Without any images, write the data out exactly as it appears.

- [Available data]
┌──
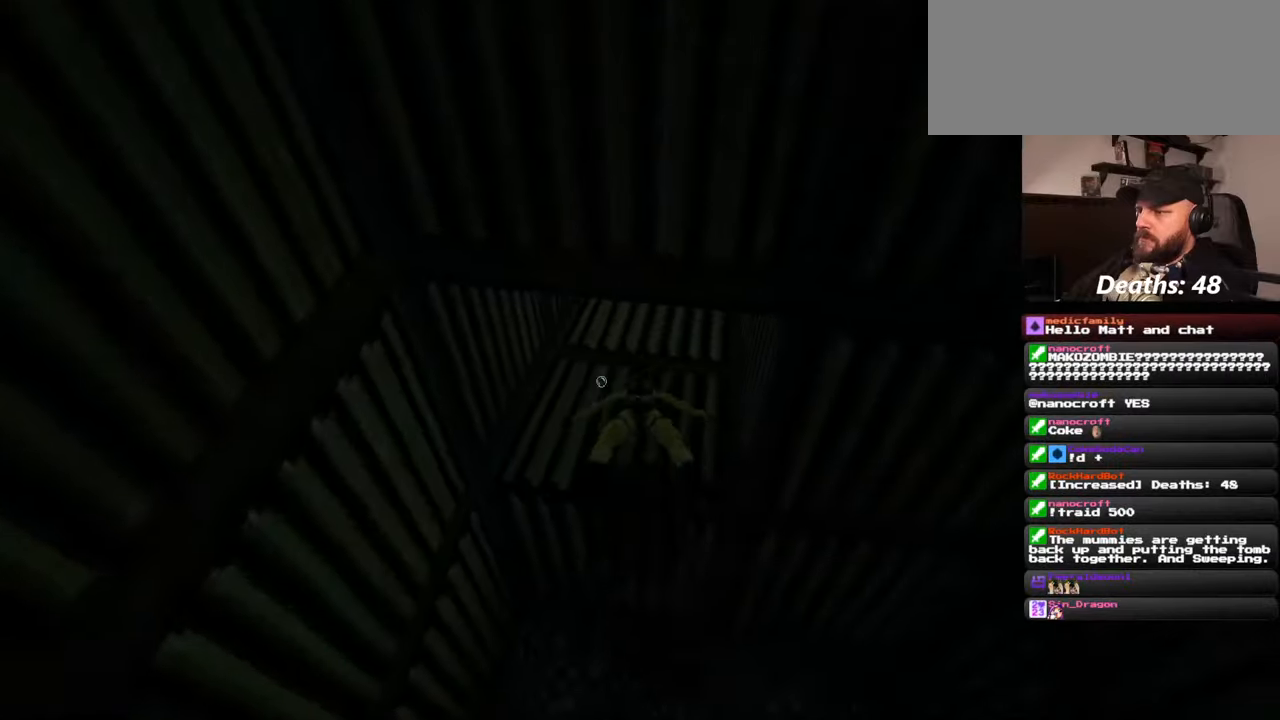
{"buttons": [], "left_stick": "up", "right_stick": "center", "events": [[250, "right_stick", "up"], [367, "right_stick", "center"]]}
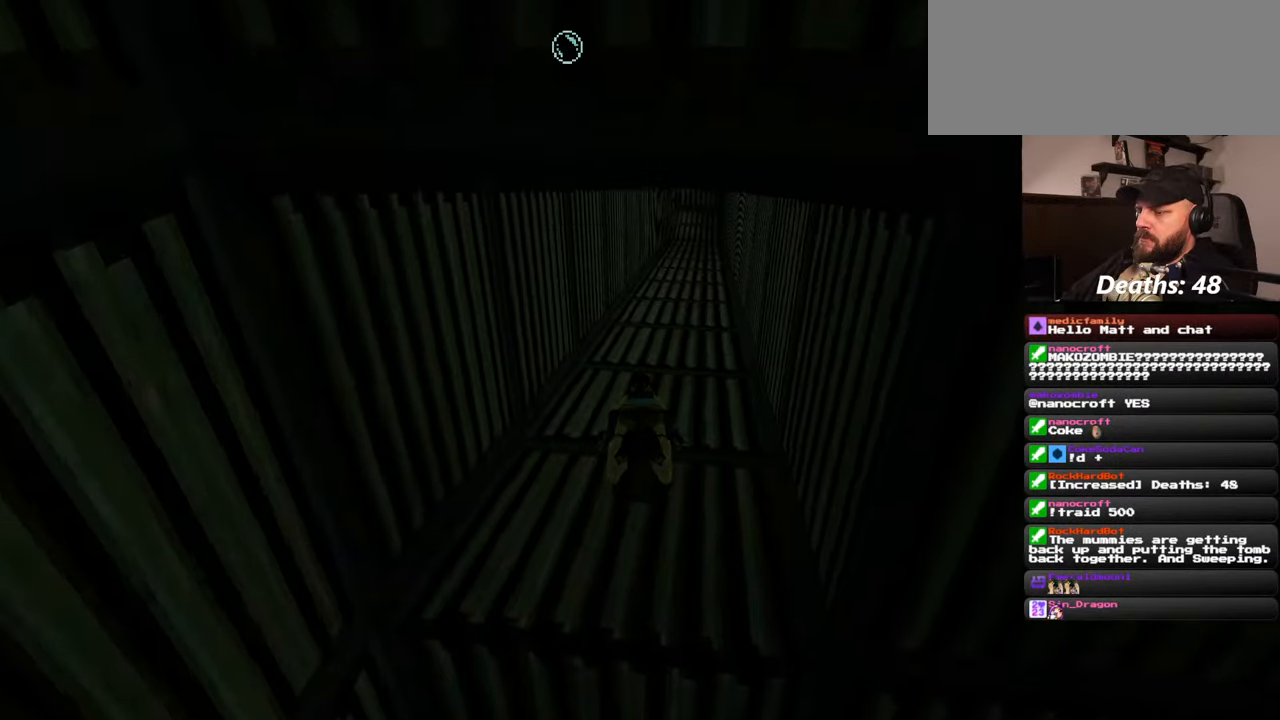
{"buttons": [], "left_stick": "up", "right_stick": "center", "events": []}
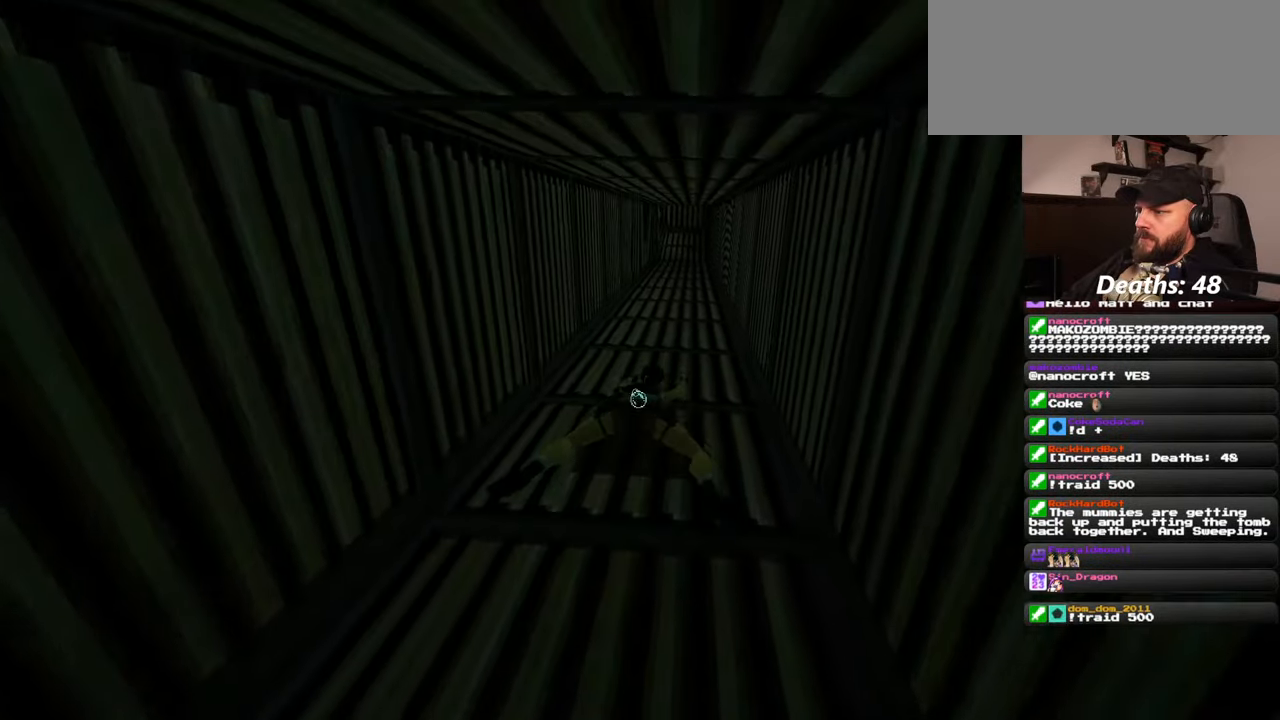
{"buttons": [], "left_stick": "up", "right_stick": "up", "events": [[434, "right_stick", "up"]]}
└──
- [The completed task]
{"buttons": [], "left_stick": "up", "right_stick": "center", "events": [[250, "right_stick", "up"], [367, "right_stick", "center"]]}
{"buttons": [], "left_stick": "up", "right_stick": "center", "events": []}
{"buttons": [], "left_stick": "up", "right_stick": "up", "events": [[434, "right_stick", "up"]]}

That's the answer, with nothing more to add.